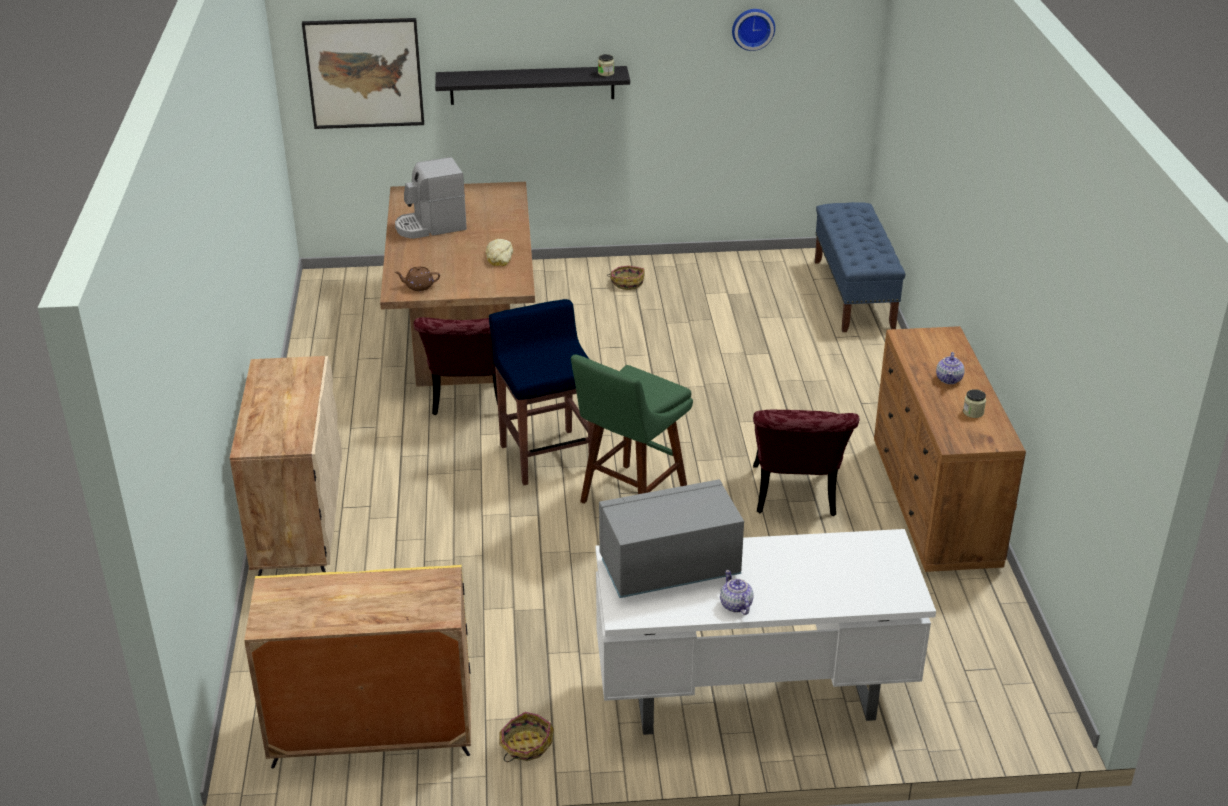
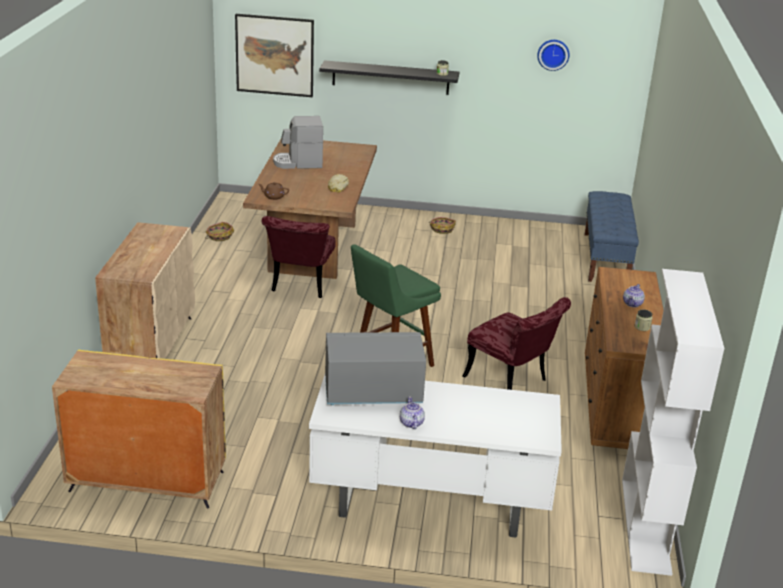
camera: 10 degrees right, 5 degrees down
(525, 745) = (251, 509): basket -> basket (219, 236)
(547, 456) = (341, 328): blue stool -> none
(795, 498) = (512, 382): red chair -> red chair turned 60 degrees counterclockwise
(1027, 673) = (646, 526): none -> white bookcase

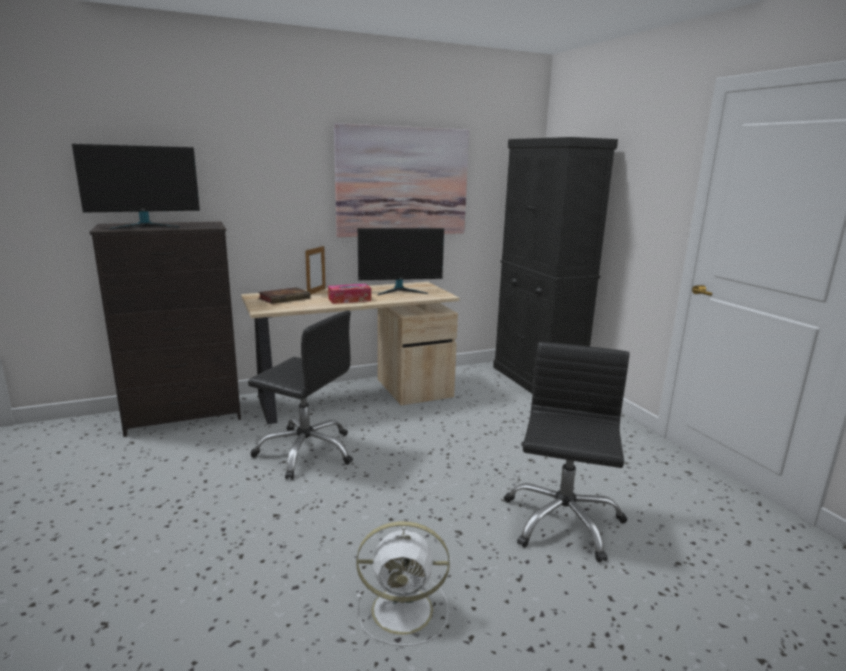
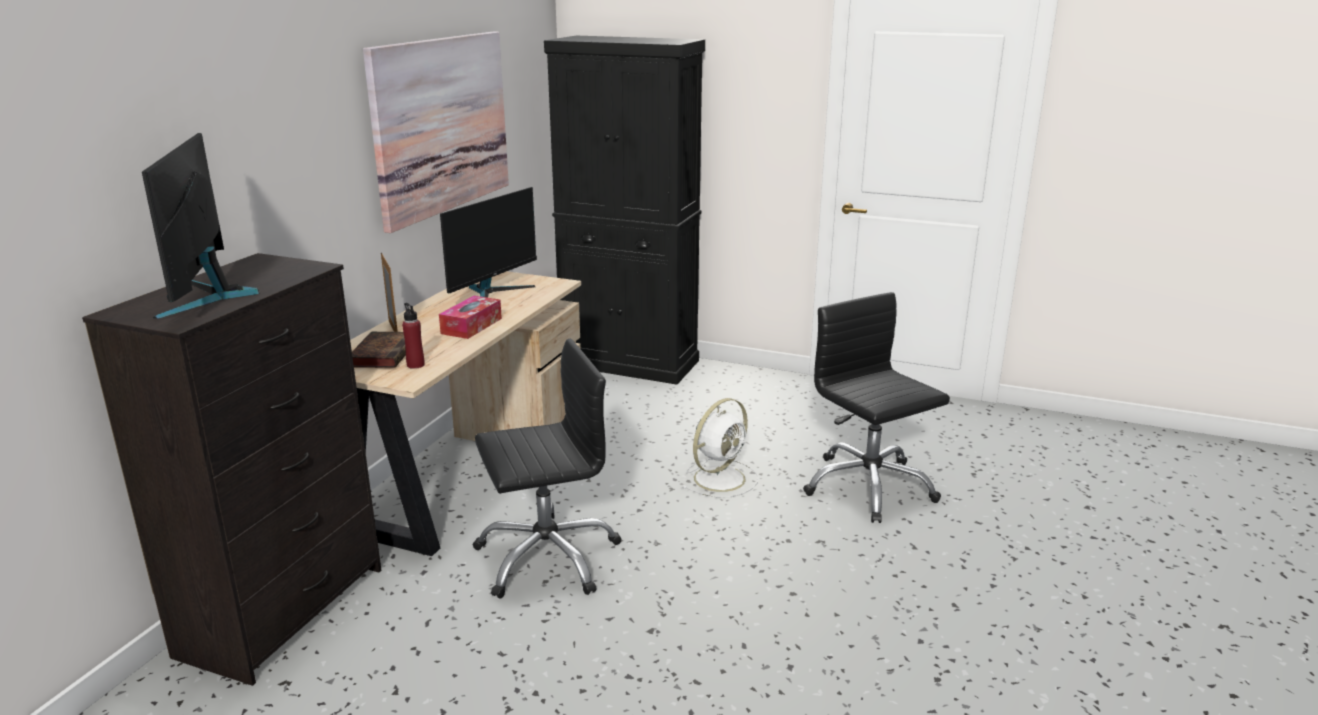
camera: 45 degrees left, 5 degrees up
(145, 226) = (208, 296): monitor -> monitor turned 150 degrees clockwise
(282, 306) = (415, 365): none -> red bottle
(405, 610) = (889, 620): white fan -> white fan (721, 478)

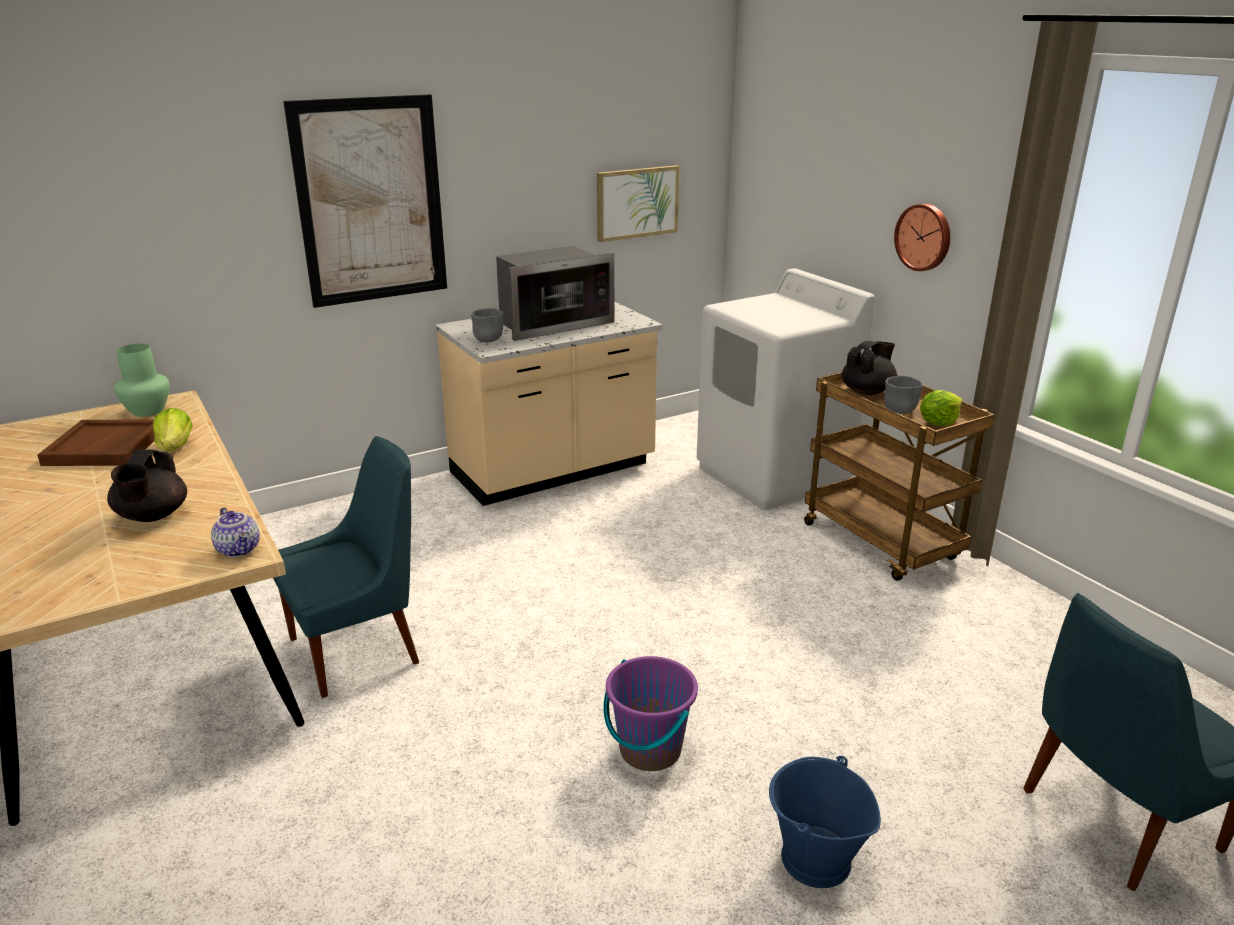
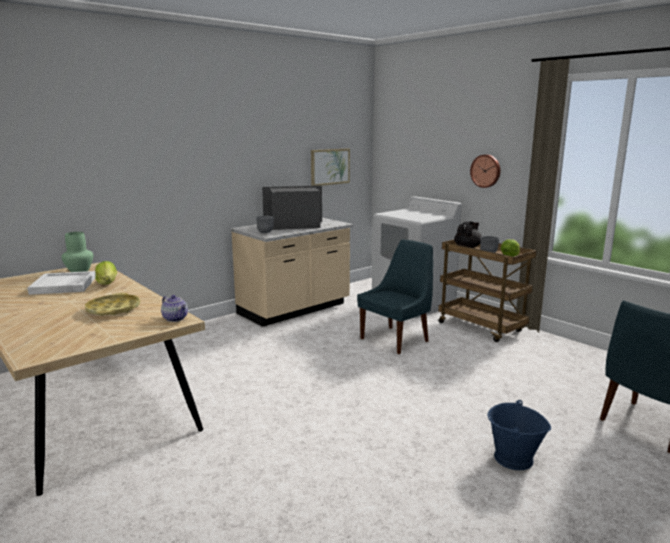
camera: 10 degrees left, 10 degrees down
(106, 447) = (64, 285): brown tray -> white tray
(152, 516) = (113, 309): black teapot -> yellow tray
(359, 649) = (220, 393): blue chair -> blue chair (396, 339)
(371, 201) = (200, 159): picture -> none
(552, 323) = (294, 225): microwave -> microwave turned 150 degrees counterclockwise
(649, 750) = (404, 422): purple bucket -> none

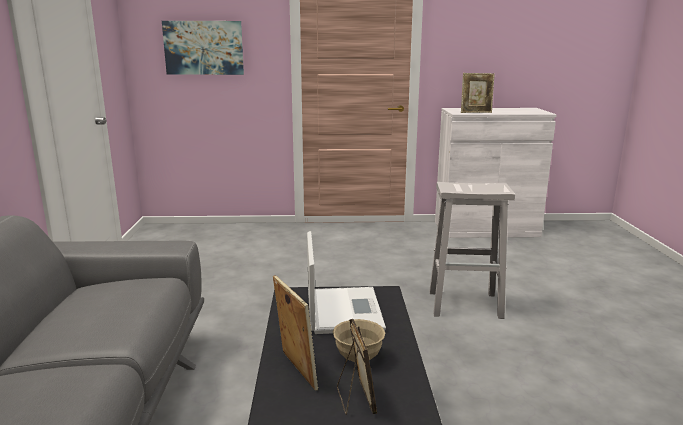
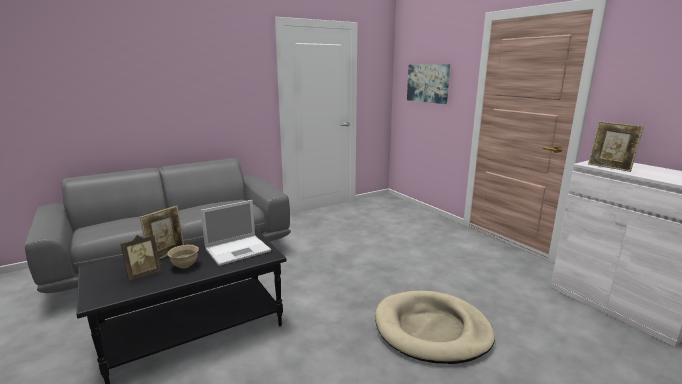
camera: 60 degrees right, 0 degrees up
(466, 304) = (432, 330): white stool -> beige dog bed

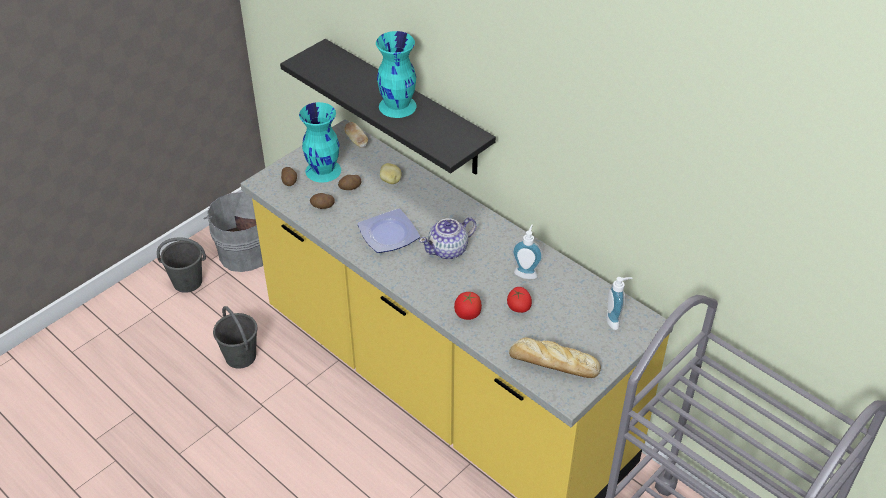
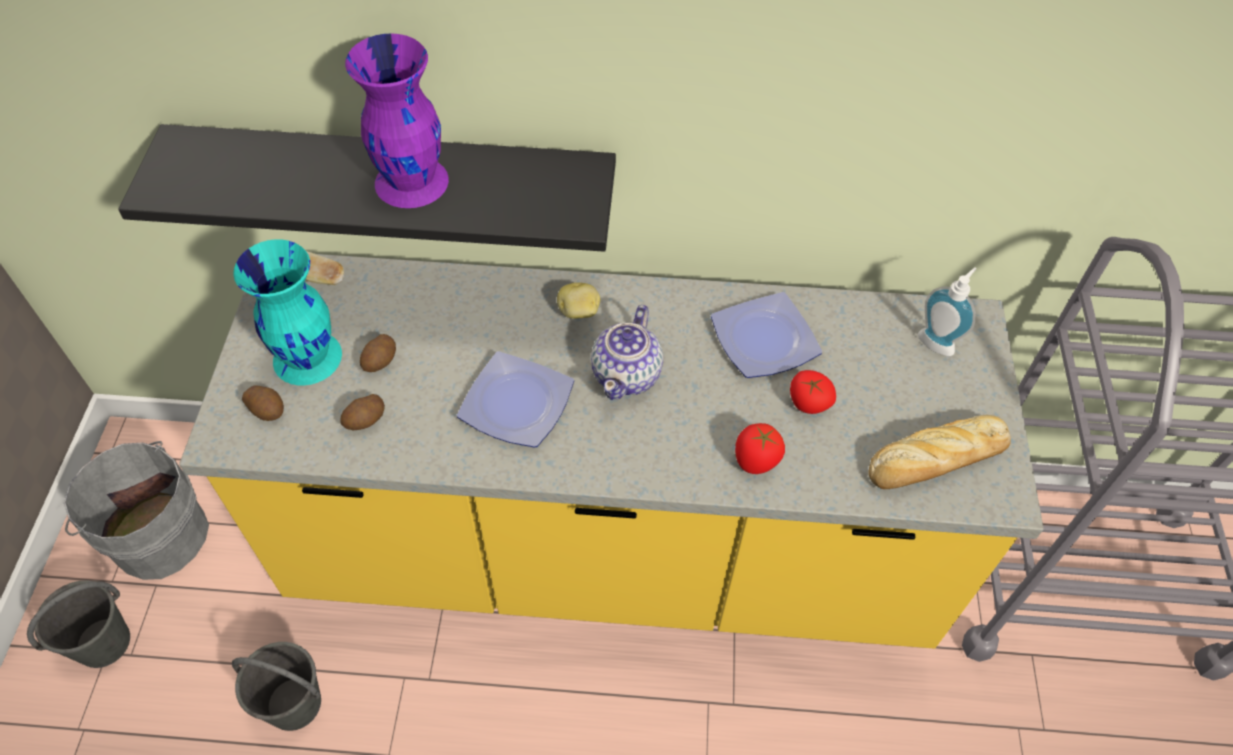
camera: 40 degrees left, 10 degrees up
(390, 181) = (433, 313): potato -> potato (579, 312)
(398, 106) = (413, 181): turquoise vase -> purple vase
(526, 272) = (763, 342): soap dispenser -> plate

- Activity -
From the records above, output only the lines starting at the one containing "camera: 45 degrees left, 5 degrees up" and ending at the one containing "(466, 304) = (432, 330): white", word for word. Pictures stay out.

- Answer for the task -
camera: 45 degrees left, 5 degrees up
(145, 226) = (208, 296): monitor -> monitor turned 150 degrees clockwise
(282, 306) = (415, 365): none -> red bottle
(405, 610) = (889, 620): white fan -> white fan (721, 478)

camera: 10 degrees left, 10 degrees down
(106, 447) = (64, 285): brown tray -> white tray
(152, 516) = (113, 309): black teapot -> yellow tray
(359, 649) = (220, 393): blue chair -> blue chair (396, 339)
(371, 201) = (200, 159): picture -> none
(552, 323) = (294, 225): microwave -> microwave turned 150 degrees counterclockwise
(649, 750) = (404, 422): purple bucket -> none

camera: 60 degrees right, 0 degrees up
(466, 304) = (432, 330): white stool -> beige dog bed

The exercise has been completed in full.